In Kindred Nursing Center Ltd. Partnership v. Clark, the United States Supreme Court recently continued its protection of arbitration agreements by holding that the Federal Arbitration Act (FAA) preempted the Kentucky “clear statement” rule, because it disfavored arbitration agreements.
Kindred Nursing Centers operated nursing homes and rehabilitation centers. When two of its former nursing home residents died, the decedents’ children, who held powers of attorney, filed wrongful death suits against the nursing home alleging substandard care.

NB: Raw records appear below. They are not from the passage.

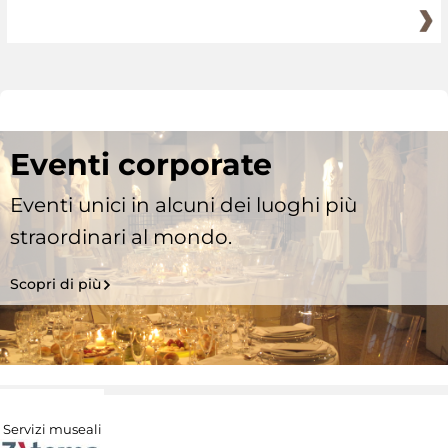
Eventi corporate
Eventi unici in alcuni dei luoghi più
straordinari al mondo.
Scopri di più
Servizi museali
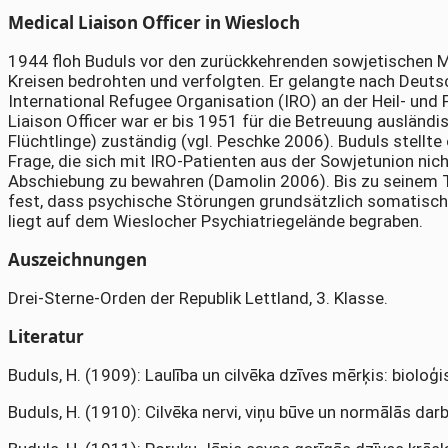
Medical Liaison Officer in Wiesloch
1944 floh Buduls vor den zurückkehrenden sowjetischen M
Kreisen bedrohten und verfolgten. Er gelangte nach Deuts
International Refugee Organisation (IRO) an der Heil- und 
Liaison Officer war er bis 1951 für die Betreuung ausländi
Flüchtlinge) zuständig (vgl. Peschke 2006). Buduls stellt
Frage, die sich mit IRO-Patienten aus der Sowjetunion nic
Abschiebung zu bewahren (Damolin 2006). Bis zu seinem 
fest, dass psychische Störungen grundsätzlich somatisch
liegt auf dem Wieslocher Psychiatriegelände begraben.
Auszeichnungen
Drei-Sterne-Orden der Republik Lettland, 3. Klasse.
Literatur
Buduls, H. (1909): Laulība un cilvēka dzīves mērķis: bioloģi
Buduls, H. (1910): Cilvēka nervi, viņu būve un normālās darb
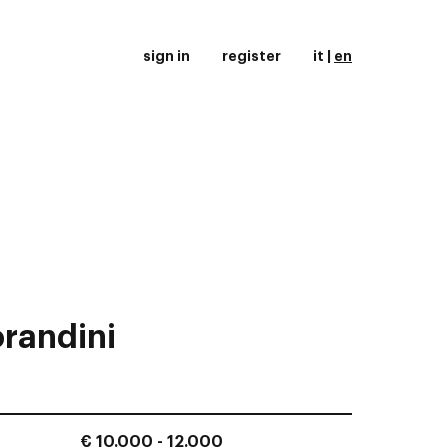
sign in
register
it
|
en
randini
€ 10.000 - 12.000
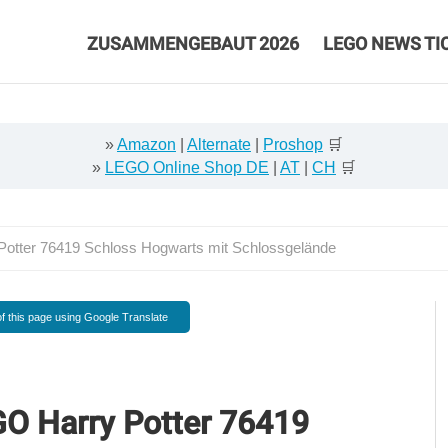
ZUSAMMENGEBAUT 2026
LEGO NEWS TI
»
Amazon
|
Alternate
|
Proshop
🛒
»
LEGO Online Shop DE
|
AT
|
CH
🛒
otter 76419 Schloss Hogwarts mit Schlossgelände
f this page using Google Translate
GO Harry Potter 76419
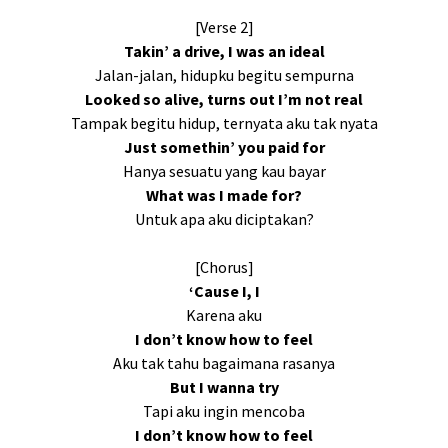
[Verse 2]
Takin’ a drive, I was an ideal
Jalan-jalan, hidupku begitu sempurna
Looked so alive, turns out I’m not real
Tampak begitu hidup, ternyata aku tak nyata
Just somethin’ you paid for
Hanya sesuatu yang kau bayar
What was I made for?
Untuk apa aku diciptakan?
[Chorus]
‘Cause I, I
Karena aku
I don’t know how to feel
Aku tak tahu bagaimana rasanya
But I wanna try
Tapi aku ingin mencoba
I don’t know how to feel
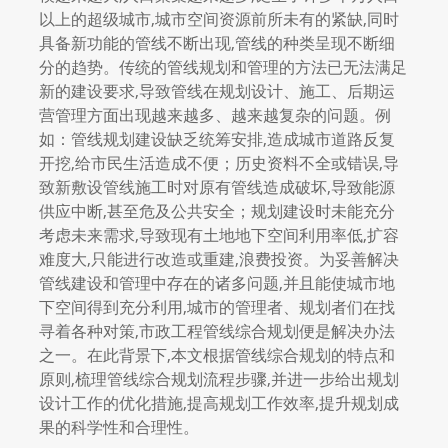
以上的超级城市,城市空间资源前所未有的紧缺,同时
具备新功能的管线不断出现,管线的种类呈现不断细
分的趋势。传统的管线规划和管理的方法已无法满足
新的建设要求,导致管线在规划设计、施工、后期运
营管理方面出现越来越多、越来越复杂的问题。例
如：管线规划建设缺乏统筹安排,造成城市道路反复
开挖,给市民生活造成不便；历史资料不全或错误,导
致新敷设管线施工时对原有管线造成破坏,导致能源
供应中断,甚至危及公共安全；规划建设时未能充分
考虑未来需求,导致现有土地地下空间利用率低,扩容
难度大,只能进行改造或重建,浪费投资。为妥善解决
管线建设和管理中存在的诸多问题,并且能使城市地
下空间得到充分利用,城市的管理者、规划者们在找
寻着各种对策,市政工程管线综合规划便是解决办法
之一。在此背景下,本文根据管线综合规划的特点和
原则,梳理管线综合规划流程步骤,并进一步给出规划
设计工作的优化措施,提高规划工作效率,提升规划成
果的科学性和合理性。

The nursing home moved to dismiss the cases, based on arbitration agreements that the children signed as a condition of their parents moving into the nursing home. The trial court ruled against the nursing home, which then appealed to the Kentucky Court of Appeals and the Kentucky Supreme Court. Both courts affirmed. Kentucky’s Supreme Court held that the arbitration agreements did not authorize the children to waive their parents’ rights to a jury trial. The right to a jury trial, the court held, is “sacred and God-given,” and cannot be waived by an individual with power of attorney, unless in a “clear statement,” the power of attorney document explicitly authorizes it.
The U.S. Supreme Court overturned the Kentucky Supreme Court’s decision, and by a 7-1 vote, soundly rejected the “clear statement” rule. The Supreme Court unequivocally asserted that the FAA, as it did with the “clear statement” rule, preempts any state rule that disfavors or diminishes the enforceability of arbitration agreements. The Supreme Court seemed skeptical of the state court’s sincerity and dismissed the state court’s claim that the rule applied to arbitration agreements and other contracts.
Kindred adheres to a long line of pro-arbitration Supreme Court decisions which have held that arbitration agreements must be treated the same as all other contracts. But Kindred goes even further. Under Kindred, the FAA will not only preempt any state rule that expressly disfavors arbitration agreements, it will also preempt any rule “that covertly accomplishes the same objective by disfavoring contracts that (oh so coincidentally) have the defining features of arbitration agreements.”
Kindred’s 7-1 decision illustrates not only the Supreme Court’s continued support for arbitration agreements but also its increasingly aggressive approach to FAA preemption. It sends a clear message that the Supreme Court will not tolerate state rules aimed at circumventing the FAA. And it paves the way for the greater enforcement of arbitration agreements, not only in Kentucky, but all jurisdictions.